L’amendement, présenté par Layla Moran, députée libérale-démocrate, visait à contraindre le Gouvernement britannique de maintenir sa participation au programme Erasmus+ dans tout accord futur avec l’UE.
Elle a d’ailleurs déclaré : « Rappelons-nous ce qu’Erasmus nous a apporté. Il a permis à nos jeunes d’aller étudier dans des universités européennes, d’apprendre de nouvelles langues, de rencontrer de nouvelles personnes, d’avoir des liens ailleurs et de bâtir une compréhension mutuelle ce qui, de mon point de vue, est une grande partie de l’identité britannique » .
C’est cette obligation qui a été rejetée. Le Royaume-Uni ne quitte donc pas Erasmus+. Le Gouvernement britannique a d’ailleurs indiquée qu’il souhaitait à poursuivre le programme.
James Duddridge, secrétaire d’État en charge du Brexit, a justifié le rejet des amendements mentionnés ainsi : « ferait du Royaume-Uni, un « rule-taker » à perpétuité »
Ce qui change, c’est que le programme Erasmus+ reste dans les négociations au lieu d’en sortir. La participation future du Royaume-Uni à Erasmus sera négociée avec les Européens comme l’ensemble des autres sujets.

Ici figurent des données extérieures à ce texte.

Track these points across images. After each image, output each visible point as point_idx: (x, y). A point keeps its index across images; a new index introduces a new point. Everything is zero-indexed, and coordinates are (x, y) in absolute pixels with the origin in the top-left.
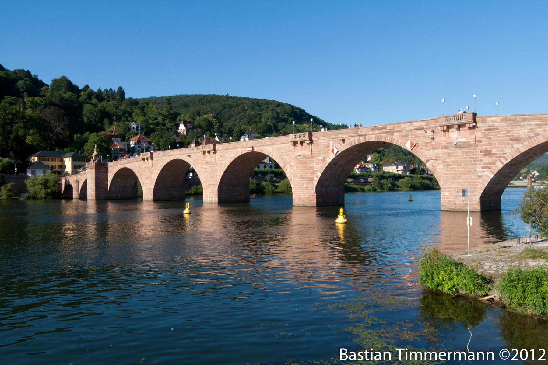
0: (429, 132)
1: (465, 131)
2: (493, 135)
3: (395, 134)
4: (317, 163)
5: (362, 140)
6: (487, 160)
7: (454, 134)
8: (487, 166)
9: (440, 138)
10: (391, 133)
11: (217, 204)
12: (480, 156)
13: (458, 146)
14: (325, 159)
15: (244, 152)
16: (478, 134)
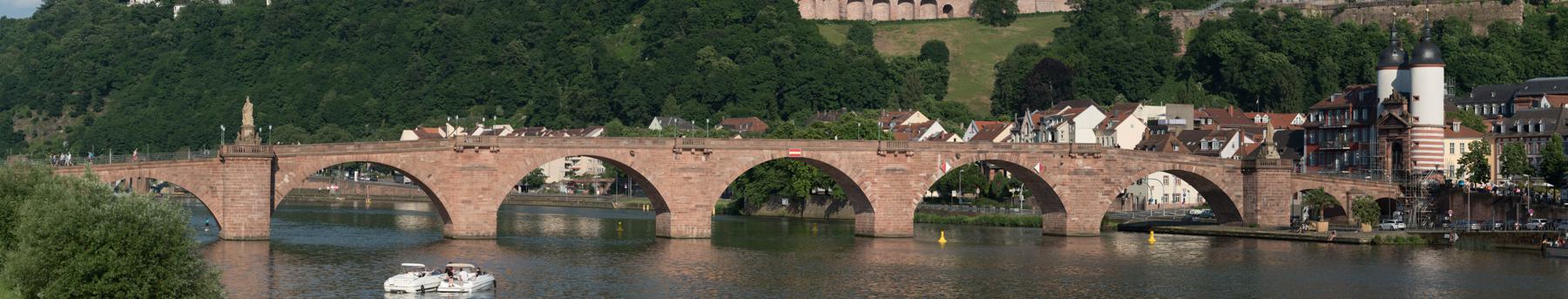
0: (1058, 157)
1: (1090, 160)
2: (1112, 165)
3: (1023, 156)
4: (918, 181)
5: (982, 157)
6: (1107, 188)
7: (1079, 162)
8: (1107, 193)
9: (1068, 164)
10: (1017, 153)
11: (708, 243)
12: (1101, 184)
13: (1089, 173)
14: (928, 177)
15: (777, 157)
16: (1100, 164)
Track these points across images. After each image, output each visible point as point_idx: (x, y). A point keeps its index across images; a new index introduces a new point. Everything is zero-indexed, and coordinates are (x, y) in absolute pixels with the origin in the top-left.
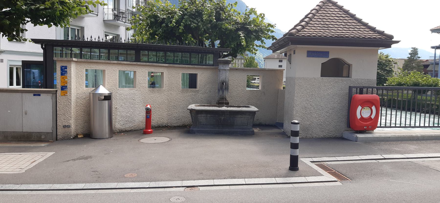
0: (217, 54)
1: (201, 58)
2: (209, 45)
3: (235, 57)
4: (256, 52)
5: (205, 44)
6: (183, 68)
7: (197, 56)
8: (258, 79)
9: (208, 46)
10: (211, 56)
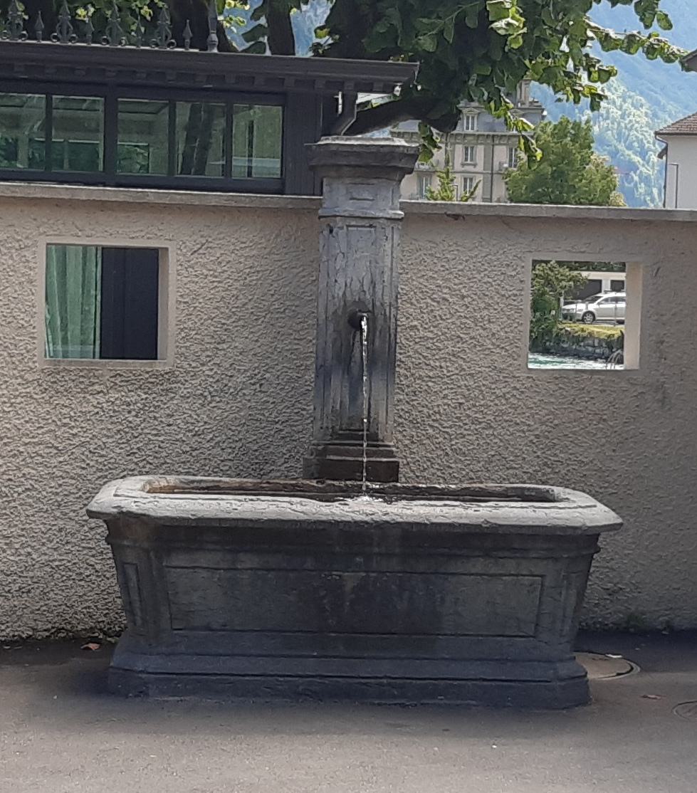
0: (310, 104)
1: (190, 128)
2: (248, 36)
3: (448, 122)
4: (599, 87)
5: (221, 30)
6: (58, 204)
7: (164, 116)
8: (617, 286)
9: (240, 45)
10: (265, 119)
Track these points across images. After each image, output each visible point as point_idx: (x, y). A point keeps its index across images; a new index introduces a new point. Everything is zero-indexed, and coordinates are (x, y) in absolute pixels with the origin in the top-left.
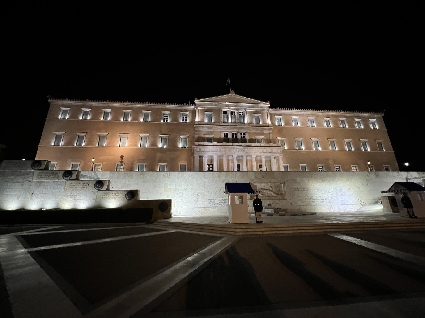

Erasmus, élément de négociation
Ainsi, inclus parmi les nombreux sujets de négociation d’un futur accord entre le Royaume-Uni et l’UE, le programme Erasmus devient un élément que Boris Johnson pourrait utiliser pour obtenir plus des Européens. La chose ne serait pas nouvelle puisque c’est exactement ce qu’il vient de faire avec le backstop et la frontière nord-irlandaise. Mais contre quoi ?
Pour avoir une idée de la contrepartie souhaitée par le Premier ministre britannique, il suffit de se plonger dans son historique politique. En tant qu’élu conservateur, Boris Johnson a toujours défendu avec force une chose : la City et son influence financière. Mise à mal avec le Brexit, celle-ci entend pourtant garder une place de choix dans le système financier européen et mondial. Une place qui implique… De garder un accès au marché unique ce qui n’est possible qu’avec le fameux « passeport financier » qui permet aux institutions financières de continuer à travailler depuis Londres sans contrainte ou presque.
On peut donc raisonnablement penser que Boris Johnson entend jouer le destin des jeunes britanniques contre le destin de la City. Réponse définitive dans les prochains mois.